Rewrite every line of the material below as a numbered list, skipping blank lines. Leave the pictures out of your answer.
^^^^
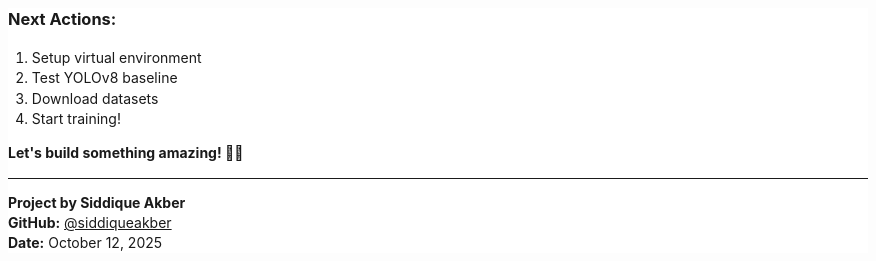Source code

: ### Next Actions:
1. Setup virtual environment
2. Test YOLOv8 baseline
3. Download datasets
4. Start training!

**Let's build something amazing! 🦺🚀**

---

**Project by Siddique Akber**  
**GitHub:** [@siddiqueakber](https://github.com/siddiqueakber)  
**Date:** October 12, 2025

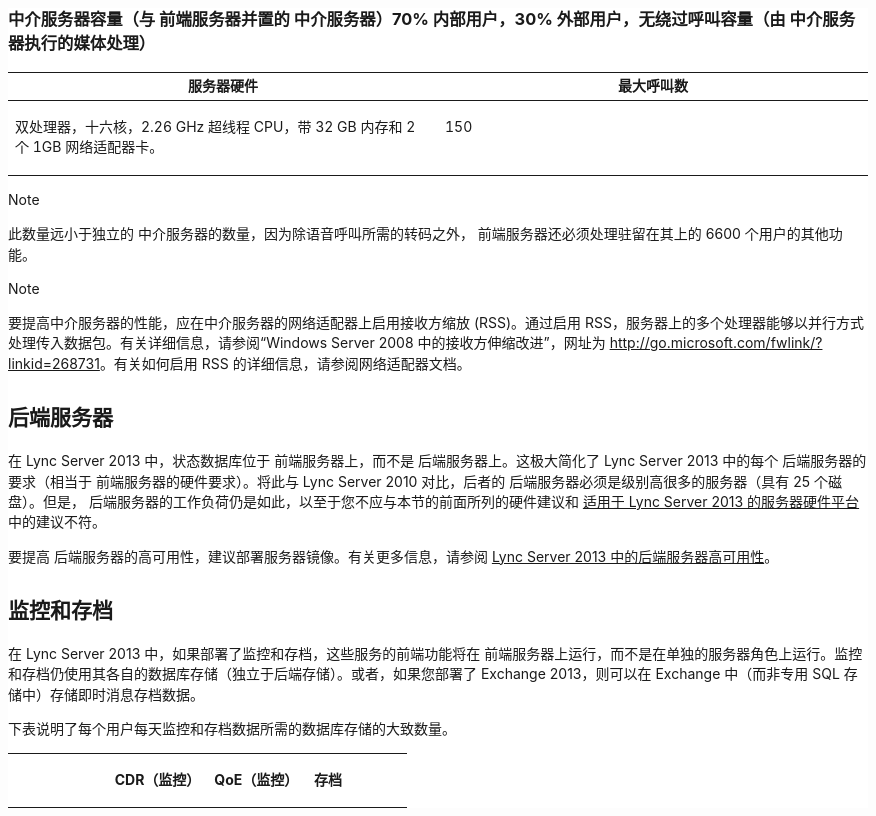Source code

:

### 中介服务器容量（与 前端服务器并置的 中介服务器）70% 内部用户，30% 外部用户，无绕过呼叫容量（由 中介服务器执行的媒体处理）

<table>
<colgroup>
<col style="width: 50%" />
<col style="width: 50%" />
</colgroup>
<thead>
<tr class="header">
<th>服务器硬件</th>
<th>最大呼叫数</th>
</tr>
</thead>
<tbody>
<tr class="odd">
<td><p>双处理器，十六核，2.26 GHz 超线程 CPU，带 32 GB 内存和 2 个 1GB 网络适配器卡。</p></td>
<td><p>150</p></td>
</tr>
</tbody>
</table>


> [!NOTE]  
> 此数量远小于独立的 中介服务器的数量，因为除语音呼叫所需的转码之外， 前端服务器还必须处理驻留在其上的 6600 个用户的其他功能。



> [!NOTE]  
> 要提高中介服务器的性能，应在中介服务器的网络适配器上启用接收方缩放 (RSS)。通过启用 RSS，服务器上的多个处理器能够以并行方式处理传入数据包。有关详细信息，请参阅“Windows Server 2008 中的接收方伸缩改进”，网址为 <a href="http://go.microsoft.com/fwlink/?linkid=268731" class="uri">http://go.microsoft.com/fwlink/?linkid=268731</a>。有关如何启用 RSS 的详细信息，请参阅网络适配器文档。



## 后端服务器

在 Lync Server 2013 中，状态数据库位于 前端服务器上，而不是 后端服务器上。这极大简化了 Lync Server 2013 中的每个 后端服务器的要求（相当于 前端服务器的硬件要求）。将此与 Lync Server 2010 对比，后者的 后端服务器必须是级别高很多的服务器（具有 25 个磁盘）。但是， 后端服务器的工作负荷仍是如此，以至于您不应与本节的前面所列的硬件建议和 [适用于 Lync Server 2013 的服务器硬件平台](lync-server-2013-server-hardware-platforms.md)中的建议不符。

要提高 后端服务器的高可用性，建议部署服务器镜像。有关更多信息，请参阅 [Lync Server 2013 中的后端服务器高可用性](lync-server-2013-back-end-server-high-availability.md)。

## 监控和存档

在 Lync Server 2013 中，如果部署了监控和存档，这些服务的前端功能将在 前端服务器上运行，而不是在单独的服务器角色上运行。监控和存档仍使用其各自的数据库存储（独立于后端存储）。或者，如果您部署了 Exchange 2013，则可以在 Exchange 中（而非专用 SQL 存储中）存储即时消息存档数据。

下表说明了每个用户每天监控和存档数据所需的数据库存储的大致数量。


<table>
<colgroup>
<col style="width: 25%" />
<col style="width: 25%" />
<col style="width: 25%" />
<col style="width: 25%" />
</colgroup>
<tbody>
<tr class="odd">
<td><p></p></td>
<td><p><strong>CDR（监控）</strong></p></td>
<td><p><strong>QoE（监控）</strong></p></td>
<td><p><strong>存档</strong></p></td>
</tr>
<tr class="even">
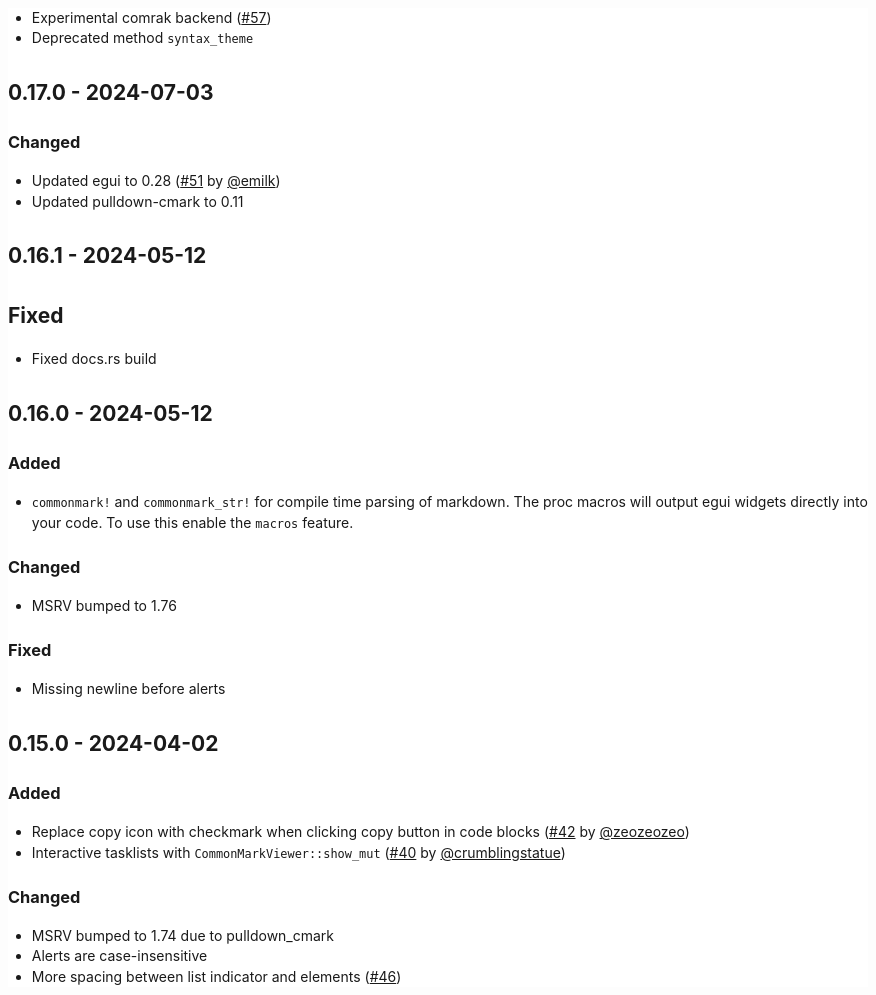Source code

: - Experimental comrak backend ([#57](https://github.com/lampsitter/egui_commonmark/pull/57))
- Deprecated method `syntax_theme`

## 0.17.0 - 2024-07-03

### Changed

- Updated egui to 0.28 ([#51](https://github.com/lampsitter/egui_commonmark/pull/51) by [@emilk](https://github.com/emilk))
- Updated pulldown-cmark to 0.11

## 0.16.1 - 2024-05-12

## Fixed

- Fixed docs.rs build

## 0.16.0 - 2024-05-12

### Added

- `commonmark!` and `commonmark_str!` for compile time parsing of markdown. The
  proc macros will output egui widgets directly into your code. To use this
  enable the `macros` feature.

### Changed

- MSRV bumped to 1.76

### Fixed

- Missing newline before alerts

## 0.15.0 - 2024-04-02

### Added

- Replace copy icon with checkmark when clicking copy button in code blocks
([#42](https://github.com/lampsitter/egui_commonmark/pull/42) by [@zeozeozeo](https://github.com/zeozeozeo))
- Interactive tasklists with `CommonMarkViewer::show_mut`
([#40](https://github.com/lampsitter/egui_commonmark/pull/40) by [@crumblingstatue](https://github.com/crumblingstatue))

### Changed

- MSRV bumped to 1.74 due to pulldown_cmark
- Alerts are case-insensitive
- More spacing between list indicator and elements ([#46](https://github.com/lampsitter/egui_commonmark/pull/46))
^^^^
**Expected output**
1. Source code
2. : ### Next Actions:
3. 1. Setup virtual environment
4. 2. Test YOLOv8 baseline
5. 3. Download datasets
6. 4. Start training!
7. **Let's build something amazing! 🦺🚀**
8. ---
9. **Project by Siddique Akber**  
10. **GitHub:** [@siddiqueakber](https://github.com/siddiqueakber)  
11. **Date:** October 12, 2025
12. Source code
13. :
14. ### 中介服务器容量（与 前端服务器并置的 中介服务器）70% 内部用户，30% 外部用户，无绕过呼叫容量（由 中介服务器执行的媒体处理）
15. <table>
16. <colgroup>
17. <col style="width: 50%" />
18. <col style="width: 50%" />
19. </colgroup>
20. <thead>
21. <tr class="header">
22. <th>服务器硬件</th>
23. <th>最大呼叫数</th>
24. </tr>
25. </thead>
26. <tbody>
27. <tr class="odd">
28. <td><p>双处理器，十六核，2.26 GHz 超线程 CPU，带 32 GB 内存和 2 个 1GB 网络适配器卡。</p></td>
29. <td><p>150</p></td>
30. </tr>
31. </tbody>
32. </table>
33. > [!NOTE]  
34. > 此数量远小于独立的 中介服务器的数量，因为除语音呼叫所需的转码之外， 前端服务器还必须处理驻留在其上的 6600 个用户的其他功能。
35. > [!NOTE]  
36. > 要提高中介服务器的性能，应在中介服务器的网络适配器上启用接收方缩放 (RSS)。通过启用 RSS，服务器上的多个处理器能够以并行方式处理传入数据包。有关详细信息，请参阅“Windows Server 2008 中的接收方伸缩改进”，网址为 <a href="http://go.microsoft.com/fwlink/?linkid=268731" class="uri">http://go.microsoft.com/fwlink/?linkid=268731</a>。有关如何启用 RSS 的详细信息，请参阅网络适配器文档。
37. ## 后端服务器
38. 在 Lync Server 2013 中，状态数据库位于 前端服务器上，而不是 后端服务器上。这极大简化了 Lync Server 2013 中的每个 后端服务器的要求（相当于 前端服务器的硬件要求）。将此与 Lync Server 2010 对比，后者的 后端服务器必须是级别高很多的服务器（具有 25 个磁盘）。但是， 后端服务器的工作负荷仍是如此，以至于您不应与本节的前面所列的硬件建议和 [适用于 Lync Server 2013 的服务器硬件平台](lync-server-2013-server-hardware-platforms.md)中的建议不符。
39. 要提高 后端服务器的高可用性，建议部署服务器镜像。有关更多信息，请参阅 [Lync Server 2013 中的后端服务器高可用性](lync-server-2013-back-end-server-high-availability.md)。
40. ## 监控和存档
41. 在 Lync Server 2013 中，如果部署了监控和存档，这些服务的前端功能将在 前端服务器上运行，而不是在单独的服务器角色上运行。监控和存档仍使用其各自的数据库存储（独立于后端存储）。或者，如果您部署了 Exchange 2013，则可以在 Exchange 中（而非专用 SQL 存储中）存储即时消息存档数据。
42. 下表说明了每个用户每天监控和存档数据所需的数据库存储的大致数量。
43. <table>
44. <colgroup>
45. <col style="width: 25%" />
46. <col style="width: 25%" />
47. <col style="width: 25%" />
48. <col style="width: 25%" />
49. </colgroup>
50. <tbody>
51. <tr class="odd">
52. <td><p></p></td>
53. <td><p><strong>CDR（监控）</strong></p></td>
54. <td><p><strong>QoE（监控）</strong></p></td>
55. <td><p><strong>存档</strong></p></td>
56. </tr>
57. <tr class="even">
58. Source code
59. : - Experimental comrak backend ([#57](https://github.com/lampsitter/egui_commonmark/pull/57))
60. - Deprecated method `syntax_theme`
61. ## 0.17.0 - 2024-07-03
62. ### Changed
63. - Updated egui to 0.28 ([#51](https://github.com/lampsitter/egui_commonmark/pull/51) by [@emilk](https://github.com/emilk))
64. - Updated pulldown-cmark to 0.11
65. ## 0.16.1 - 2024-05-12
66. ## Fixed
67. - Fixed docs.rs build
68. ## 0.16.0 - 2024-05-12
69. ### Added
70. - `commonmark!` and `commonmark_str!` for compile time parsing of markdown. The
71.   proc macros will output egui widgets directly into your code. To use this
72.   enable the `macros` feature.
73. ### Changed
74. - MSRV bumped to 1.76
75. ### Fixed
76. - Missing newline before alerts
77. ## 0.15.0 - 2024-04-02
78. ### Added
79. - Replace copy icon with checkmark when clicking copy button in code blocks
80. ([#42](https://github.com/lampsitter/egui_commonmark/pull/42) by [@zeozeozeo](https://github.com/zeozeozeo))
81. - Interactive tasklists with `CommonMarkViewer::show_mut`
82. ([#40](https://github.com/lampsitter/egui_commonmark/pull/40) by [@crumblingstatue](https://github.com/crumblingstatue))
83. ### Changed
84. - MSRV bumped to 1.74 due to pulldown_cmark
85. - Alerts are case-insensitive
86. - More spacing between list indicator and elements ([#46](https://github.com/lampsitter/egui_commonmark/pull/46))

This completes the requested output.